What areas have a higher chance of being rezoned? 

Skytrains tend to be the number one thing to look for. 29th Avenue and Nanaimo stations are areas of focus for Vancouver. You need to read the OCPs (Official Community Plans) and meeting minutes to see where the city’s next initiative will be. Anything surrounding infrastructure, such as areas around hospitals and schools, are places where the city wants to see more density. You can look into it yourself and/or partner with a realtor who is doing their homework. 

As a safeguard, you should always buy near infrastructure, even if it’s for residential purposes instead of investing. You will see value increase. If it does get rezoned for density, you’ve really won. If this is your primary residence, you won’t pay capital gains. So you could see a large lift, tax-free, at a low entry price, to help you get into your dream home. 

Where are a lot of strata wind ups happening in Metro Vancouver?

New Westminster has a lot of older condo product. Port Moody is another area with older condos and density incentives. 

What formula do developers use to make an offer on a strata wind up?

The price per square foot of buildable area is directly related to how much revenue a developer will get. So let’s say there will be 80,000 square feet of new building and the developer thinks they’ll get $1000/square foot. They then add in their construction costs ($350-500/square foot), add in any other expenses, and then they’re left with the land value. The land value is divided by the buildable area, which gives us the price. 

So if the developer will have 80,000 square feet in their new building and can get $1000/square foot, that’s $80 million in revenue. Subtract construction costs of, say, $40 million ($500/square foot), which leaves the developer with $40 million to pay for the land. That $40 million is divided proportionately to the owners depending on when the building was built. 

How much do owners get in a strata wind up?

If the strata plan was filed before 1974, the proportion each owner would get from the developer would be based on the unit entitlement. Unit entitlement is your proportionate share of the strata fees and obligation to the strata. It’s your unit plus your percentage of the hallways, entryways, etc. 
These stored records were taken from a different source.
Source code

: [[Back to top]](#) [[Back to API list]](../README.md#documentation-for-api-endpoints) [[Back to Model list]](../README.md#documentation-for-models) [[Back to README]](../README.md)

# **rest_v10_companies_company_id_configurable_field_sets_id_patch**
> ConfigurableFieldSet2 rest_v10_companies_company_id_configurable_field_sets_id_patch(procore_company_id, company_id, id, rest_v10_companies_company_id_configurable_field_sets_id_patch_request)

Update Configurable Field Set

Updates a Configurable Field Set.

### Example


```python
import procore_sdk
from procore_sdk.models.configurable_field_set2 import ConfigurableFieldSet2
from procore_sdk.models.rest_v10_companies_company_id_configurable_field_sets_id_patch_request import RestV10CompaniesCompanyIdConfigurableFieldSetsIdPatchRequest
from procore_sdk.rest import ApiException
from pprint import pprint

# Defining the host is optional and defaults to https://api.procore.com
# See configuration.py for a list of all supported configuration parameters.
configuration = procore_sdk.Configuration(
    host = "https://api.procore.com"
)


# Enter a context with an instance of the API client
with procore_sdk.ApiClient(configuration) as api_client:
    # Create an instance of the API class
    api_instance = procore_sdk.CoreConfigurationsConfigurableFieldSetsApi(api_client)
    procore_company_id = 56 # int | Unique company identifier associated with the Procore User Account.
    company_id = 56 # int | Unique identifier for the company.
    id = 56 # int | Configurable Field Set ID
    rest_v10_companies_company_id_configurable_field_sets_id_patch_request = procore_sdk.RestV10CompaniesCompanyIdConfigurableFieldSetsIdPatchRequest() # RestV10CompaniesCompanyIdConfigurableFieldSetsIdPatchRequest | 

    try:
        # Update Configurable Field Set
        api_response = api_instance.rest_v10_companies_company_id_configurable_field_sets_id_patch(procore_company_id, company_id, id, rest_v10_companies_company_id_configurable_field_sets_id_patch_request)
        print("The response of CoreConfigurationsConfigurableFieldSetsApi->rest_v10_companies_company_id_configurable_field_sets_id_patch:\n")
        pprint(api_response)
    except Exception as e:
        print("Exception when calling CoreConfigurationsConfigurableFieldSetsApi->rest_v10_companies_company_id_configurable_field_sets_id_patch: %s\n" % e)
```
If the strata plan was filed between 1974 and 2000, the proportion is based on the interest upon destruction. Interest upon destruction is how the insurance company would look at the building, should it be destroyed in a fire or something like that. 

And for any plan filed after 2000, the proportion would be relative to the assessed value of the unit. You add up the BC assessments and take your percentage of the total value to find your proportionate share. 

Why is the commercial real estate market so hot? 

Interest rates are affecting both the residential and commercial real estate markets. Investors can purchase more compressed cap rates, they’re looking long term, and there’s opportunity to increase the net operating income. There’s also the underlying land value. It’s a good buy if rates continue to go up and if there’s an amendment to the OCP, you may have struck gold. 

What should we be buying today in commercial real estate?

My previous answer would’ve been industrial but it’s now taken off. There are a lot of owner-occupiers really bidding up the price in industrial. I would look further east at strip malls and low-rise retail where there are still opportunities. Covid has softened the retail market but I would target a strip mall where you can reposition and grow your income over time. Knowing that some tenants want to leave and when you can increase rents is a good opportunity, versus a more juiced up and fully tenanted property where you have a lower cap rate. 

Advice for people interested in commercial real estate:

Commercial real estate tends to feel quite daunting. Reach out to an advisor who can guide you through the market and break down what your needs are. They can help you navigate this tight market.